Reproduce every one of the lines below word for word, in the same order.

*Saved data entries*
--------------------
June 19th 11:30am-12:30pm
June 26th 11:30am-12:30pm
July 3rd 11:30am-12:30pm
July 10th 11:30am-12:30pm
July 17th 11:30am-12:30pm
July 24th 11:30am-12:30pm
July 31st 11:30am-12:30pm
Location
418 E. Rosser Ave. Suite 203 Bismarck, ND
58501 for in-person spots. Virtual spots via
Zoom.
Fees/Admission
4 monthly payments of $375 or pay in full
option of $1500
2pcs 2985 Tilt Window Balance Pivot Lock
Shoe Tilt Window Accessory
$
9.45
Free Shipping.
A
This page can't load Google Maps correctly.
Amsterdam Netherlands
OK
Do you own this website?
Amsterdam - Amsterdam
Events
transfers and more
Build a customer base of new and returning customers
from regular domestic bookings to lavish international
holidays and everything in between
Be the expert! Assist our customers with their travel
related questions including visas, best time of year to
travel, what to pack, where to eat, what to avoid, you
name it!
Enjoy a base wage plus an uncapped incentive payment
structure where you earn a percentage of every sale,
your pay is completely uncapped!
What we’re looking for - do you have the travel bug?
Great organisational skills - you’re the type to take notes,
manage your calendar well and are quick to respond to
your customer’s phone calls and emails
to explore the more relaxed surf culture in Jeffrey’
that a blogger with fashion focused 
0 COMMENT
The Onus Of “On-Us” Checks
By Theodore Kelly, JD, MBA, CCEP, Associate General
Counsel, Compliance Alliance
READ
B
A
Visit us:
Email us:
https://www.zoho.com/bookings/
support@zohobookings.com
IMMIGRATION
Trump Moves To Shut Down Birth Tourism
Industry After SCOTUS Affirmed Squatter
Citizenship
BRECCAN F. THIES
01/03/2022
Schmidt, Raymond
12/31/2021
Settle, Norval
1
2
--------------------
*Problem solution*
June 19th 11:30am-12:30pm
June 26th 11:30am-12:30pm
July 3rd 11:30am-12:30pm
July 10th 11:30am-12:30pm
July 17th 11:30am-12:30pm
July 24th 11:30am-12:30pm
July 31st 11:30am-12:30pm
Location
418 E. Rosser Ave. Suite 203 Bismarck, ND
58501 for in-person spots. Virtual spots via
Zoom.
Fees/Admission
4 monthly payments of $375 or pay in full
option of $1500
2pcs 2985 Tilt Window Balance Pivot Lock
Shoe Tilt Window Accessory
$
9.45
Free Shipping.
A
This page can't load Google Maps correctly.
Amsterdam Netherlands
OK
Do you own this website?
Amsterdam - Amsterdam
Events
transfers and more
Build a customer base of new and returning customers
from regular domestic bookings to lavish international
holidays and everything in between
Be the expert! Assist our customers with their travel
related questions including visas, best time of year to
travel, what to pack, where to eat, what to avoid, you
name it!
Enjoy a base wage plus an uncapped incentive payment
structure where you earn a percentage of every sale,
your pay is completely uncapped!
What we’re looking for - do you have the travel bug?
Great organisational skills - you’re the type to take notes,
manage your calendar well and are quick to respond to
your customer’s phone calls and emails
to explore the more relaxed surf culture in Jeffrey’
that a blogger with fashion focused 
0 COMMENT
The Onus Of “On-Us” Checks
By Theodore Kelly, JD, MBA, CCEP, Associate General
Counsel, Compliance Alliance
READ
B
A
Visit us:
Email us:
https://www.zoho.com/bookings/
support@zohobookings.com
IMMIGRATION
Trump Moves To Shut Down Birth Tourism
Industry After SCOTUS Affirmed Squatter
Citizenship
BRECCAN F. THIES
01/03/2022
Schmidt, Raymond
12/31/2021
Settle, Norval
1
2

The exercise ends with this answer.